▸ **What you are asked to do**:
Needed from the entries below: every line that holds the word "Princess".

▸ **Records to process**:
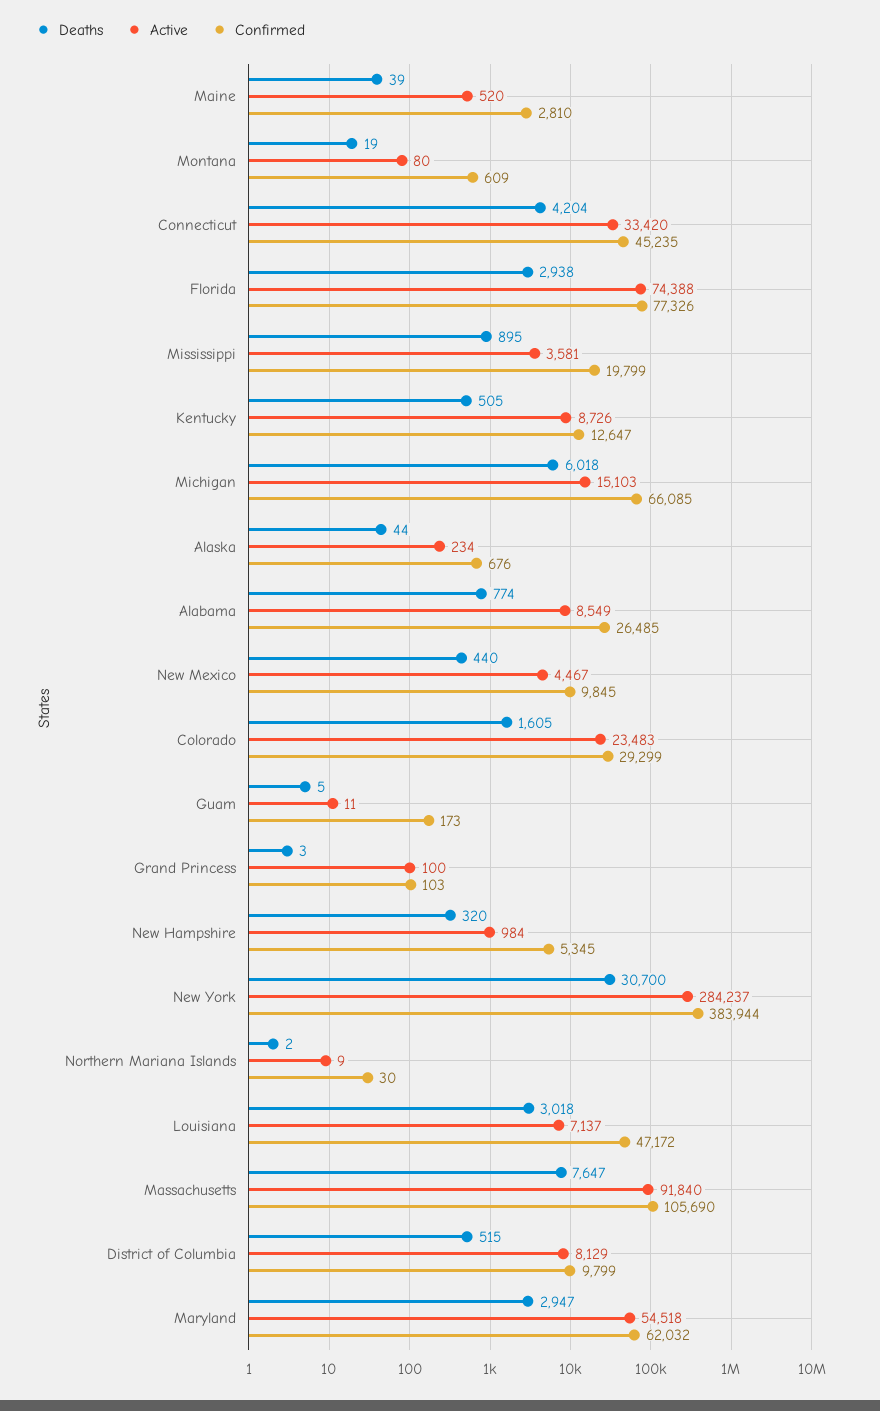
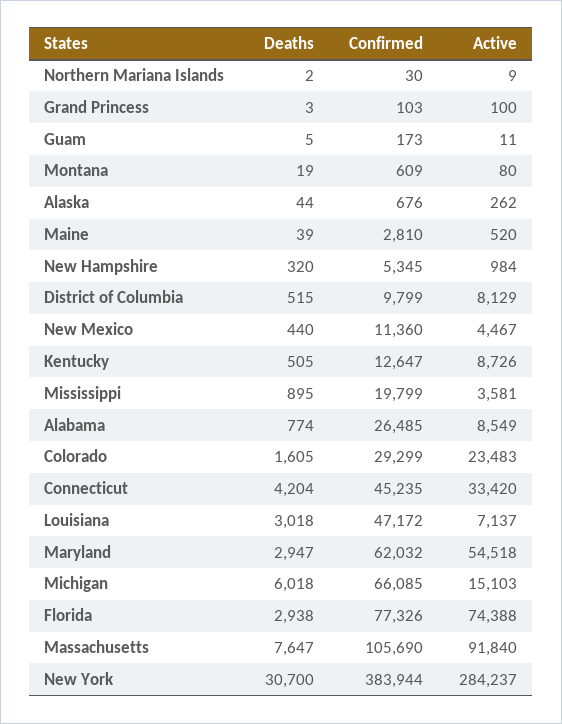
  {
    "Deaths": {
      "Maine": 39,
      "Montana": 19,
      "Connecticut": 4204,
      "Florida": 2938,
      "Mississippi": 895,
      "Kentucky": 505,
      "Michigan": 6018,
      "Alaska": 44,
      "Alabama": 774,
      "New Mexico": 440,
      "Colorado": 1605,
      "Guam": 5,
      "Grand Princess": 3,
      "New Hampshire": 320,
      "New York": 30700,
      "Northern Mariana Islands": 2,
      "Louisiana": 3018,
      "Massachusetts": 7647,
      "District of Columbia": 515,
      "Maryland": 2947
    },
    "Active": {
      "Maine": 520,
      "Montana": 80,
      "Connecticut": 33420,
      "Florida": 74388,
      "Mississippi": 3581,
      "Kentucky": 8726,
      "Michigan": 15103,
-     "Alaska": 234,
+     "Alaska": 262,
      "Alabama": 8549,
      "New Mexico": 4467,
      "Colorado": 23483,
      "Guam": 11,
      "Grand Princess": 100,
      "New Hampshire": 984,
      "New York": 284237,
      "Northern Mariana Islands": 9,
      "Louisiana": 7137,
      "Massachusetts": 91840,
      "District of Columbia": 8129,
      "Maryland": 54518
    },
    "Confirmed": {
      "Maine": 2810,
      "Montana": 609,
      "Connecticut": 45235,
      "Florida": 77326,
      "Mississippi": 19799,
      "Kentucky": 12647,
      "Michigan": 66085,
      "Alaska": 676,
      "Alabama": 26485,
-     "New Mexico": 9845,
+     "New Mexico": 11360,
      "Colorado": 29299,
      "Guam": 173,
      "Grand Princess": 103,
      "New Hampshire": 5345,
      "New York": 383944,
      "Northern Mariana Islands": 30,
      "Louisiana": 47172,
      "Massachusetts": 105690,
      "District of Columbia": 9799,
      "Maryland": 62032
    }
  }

--

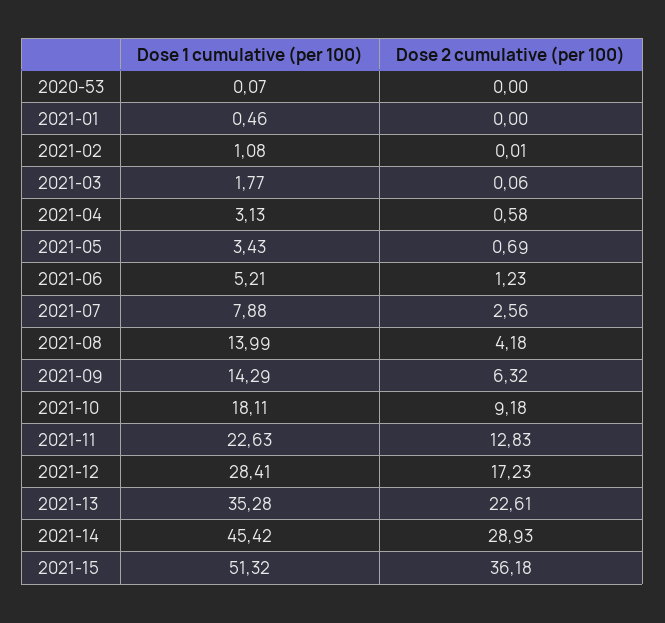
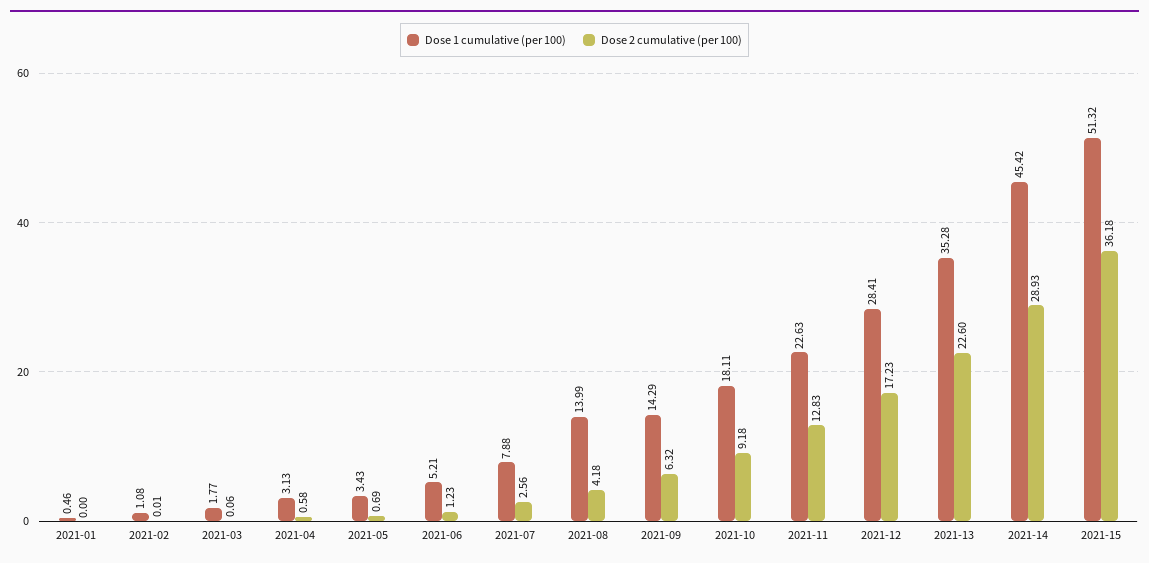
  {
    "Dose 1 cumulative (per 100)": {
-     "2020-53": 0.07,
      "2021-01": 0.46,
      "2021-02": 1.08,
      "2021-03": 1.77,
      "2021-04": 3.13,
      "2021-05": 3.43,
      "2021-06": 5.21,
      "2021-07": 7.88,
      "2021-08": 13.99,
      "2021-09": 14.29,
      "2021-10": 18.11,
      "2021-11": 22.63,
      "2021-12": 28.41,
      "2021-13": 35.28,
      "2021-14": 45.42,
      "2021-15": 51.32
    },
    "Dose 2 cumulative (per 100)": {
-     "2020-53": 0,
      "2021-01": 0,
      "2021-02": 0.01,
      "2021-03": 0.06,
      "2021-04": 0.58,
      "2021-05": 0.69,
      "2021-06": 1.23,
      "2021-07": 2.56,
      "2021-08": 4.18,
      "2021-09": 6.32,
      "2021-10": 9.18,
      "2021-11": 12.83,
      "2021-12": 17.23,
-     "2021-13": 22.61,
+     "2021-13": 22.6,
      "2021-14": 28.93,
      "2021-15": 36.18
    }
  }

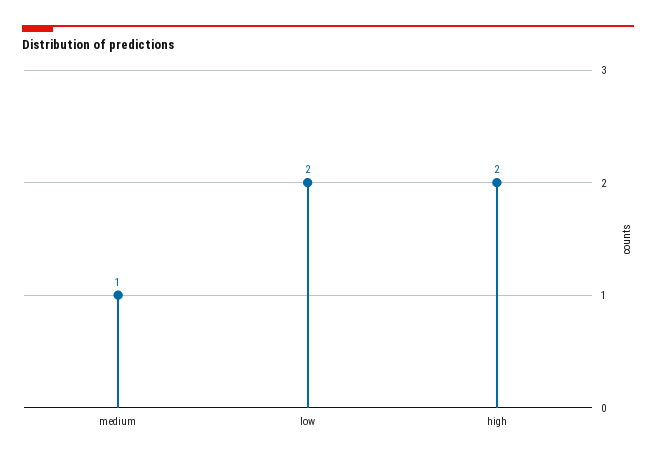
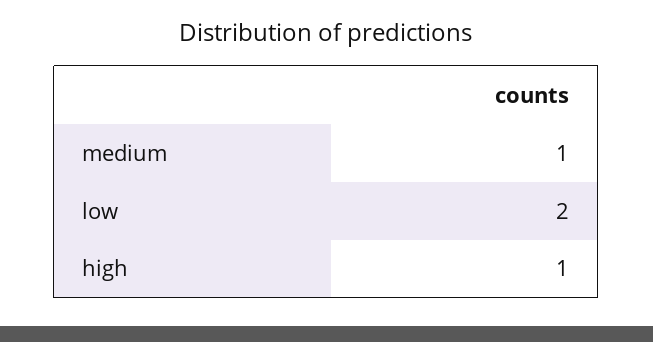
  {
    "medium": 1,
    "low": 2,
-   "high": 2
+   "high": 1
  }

--

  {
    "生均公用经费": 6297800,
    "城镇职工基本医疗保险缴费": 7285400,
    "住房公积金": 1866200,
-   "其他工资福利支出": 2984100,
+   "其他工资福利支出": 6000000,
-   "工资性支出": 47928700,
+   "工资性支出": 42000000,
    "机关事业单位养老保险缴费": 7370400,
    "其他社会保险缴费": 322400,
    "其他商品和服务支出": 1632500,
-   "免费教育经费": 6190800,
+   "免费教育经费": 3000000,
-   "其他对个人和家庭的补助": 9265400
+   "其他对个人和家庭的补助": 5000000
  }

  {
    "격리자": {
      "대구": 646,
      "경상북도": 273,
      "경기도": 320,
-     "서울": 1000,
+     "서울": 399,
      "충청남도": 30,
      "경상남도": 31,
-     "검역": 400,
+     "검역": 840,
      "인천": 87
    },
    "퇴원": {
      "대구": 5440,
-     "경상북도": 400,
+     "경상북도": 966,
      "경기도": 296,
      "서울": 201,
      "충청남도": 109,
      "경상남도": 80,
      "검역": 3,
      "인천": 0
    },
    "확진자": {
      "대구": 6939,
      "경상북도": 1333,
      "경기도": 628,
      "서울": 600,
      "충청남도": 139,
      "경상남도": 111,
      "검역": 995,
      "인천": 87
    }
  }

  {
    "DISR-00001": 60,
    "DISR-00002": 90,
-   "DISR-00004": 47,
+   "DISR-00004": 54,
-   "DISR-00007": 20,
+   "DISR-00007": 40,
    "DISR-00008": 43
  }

▸ **Written response**:
      "Grand Princess": 3,
      "Grand Princess": 100,
      "Grand Princess": 103,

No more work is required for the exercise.